Find every line in the rows below that contains the word "ОБЛАСТИ" and copy each of those lines.

━━━━━ MATERIAL PROVIDED ━━━━━

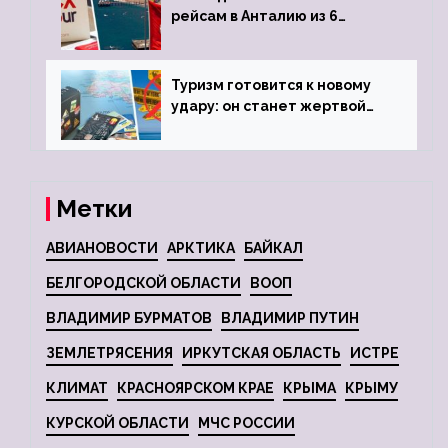
рейсам в Анталию из 6
городов
Туризм готовится к новому
удару: он станет жертвой
глобальной депрессии
Метки
АВИАНОВОСТИ
АРКТИКА
БАЙКАЛ
БЕЛГОРОДСКОЙ ОБЛАСТИ
ВООП
ВЛАДИМИР БУРМАТОВ
ВЛАДИМИР ПУТИН
ЗЕМЛЕТРЯСЕНИЯ
ИРКУТСКАЯ ОБЛАСТЬ
ИСТРЕ
КЛИМАТ
КРАСНОЯРСКОМ КРАЕ
КРЫМА
КРЫМУ
КУРСКОЙ ОБЛАСТИ
МЧС РОССИИ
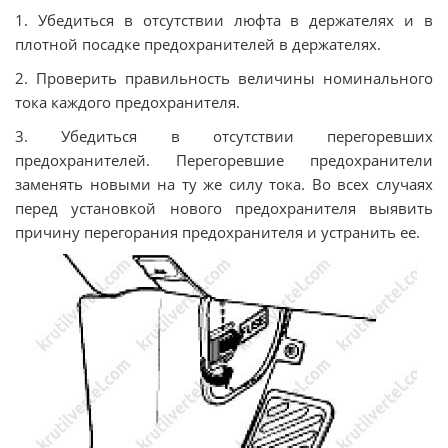
1. Убедиться в отсутствии люфта в держателях и в
плотной посадке предохранителей в держателях.
2. Проверить правильность величины номинального
тока каждого предохранителя.
3. Убедиться в отсутствии перегоревших
предохранителей. Перегоревшие предохранители
заменять новыми на ту же силу тока. Во всех случаях
перед установкой нового предохранителя выявить
причину перегорания предохранителя и устранить ее.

━━━━━

PROBLEM SOLUTION →
БЕЛГОРОДСКОЙ ОБЛАСТИ
КУРСКОЙ ОБЛАСТИ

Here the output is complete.